Credit unions seek to adapt
Research reaffirms how indispensable branches are to members. The Financial Brand reports that the two biggest obstacles people find in joining a credit union are inconvenient branch locations and not enough branches, with a total of 38% of non-members saying these issues would prevent them from considering a switch to credit unions, proving that consumers still value brick and mortar locations above most else.
So, if branches remain essential to members but are still seeing less use than online services, what’s the correct solution?

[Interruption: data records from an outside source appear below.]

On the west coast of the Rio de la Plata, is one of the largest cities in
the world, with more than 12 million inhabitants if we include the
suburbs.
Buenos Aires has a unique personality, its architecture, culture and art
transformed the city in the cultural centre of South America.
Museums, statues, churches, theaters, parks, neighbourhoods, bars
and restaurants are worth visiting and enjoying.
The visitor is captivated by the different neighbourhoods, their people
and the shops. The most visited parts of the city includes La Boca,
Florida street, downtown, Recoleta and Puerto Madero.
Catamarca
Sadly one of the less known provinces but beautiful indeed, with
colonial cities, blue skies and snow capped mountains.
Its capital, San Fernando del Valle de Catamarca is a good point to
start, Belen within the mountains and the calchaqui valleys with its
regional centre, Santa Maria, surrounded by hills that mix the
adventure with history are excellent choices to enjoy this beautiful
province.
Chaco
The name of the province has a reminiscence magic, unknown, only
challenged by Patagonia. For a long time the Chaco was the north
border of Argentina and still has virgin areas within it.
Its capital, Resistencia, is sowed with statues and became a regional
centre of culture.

Maybe it’s no matter of choosing whether we continue investing in our technologies and increasing online and mobile convenience or allowing brick and mortar stores to remain open; maybe brick and mortar needs to simply evolve and update the way it operates.
Instead of closing branches, some credit unions are simply slimming down and remodeling, turning larger branches into smaller locations and installing ATMs and Interactive Teller Machines (ITMs) for members to use. Tellers, in this scenario, would work during normal branch hours to assist the members in using the machines and field questions. This system allows members to service themselves when it’s convenient for them (even outside of typical branch hours).
Others, such as Michigan Legacy Credit Union, are making their tellers mobile, equipped with handheld software to meet their members were and when it is convenient for them, making their branch – in essence – mobile.
In the coming years, we are likely to continue seeing other credit unions taking initiative and thinking outside the box in how they use their brick and mortar locations. Some may transform into ITM hubs, some may go mobile, and some may simply incorporate new technologies into their existing system. In any case, it’s unlikely we will ever see a day without brick and mortar branches, so long as they continue to adapt to current technological demands.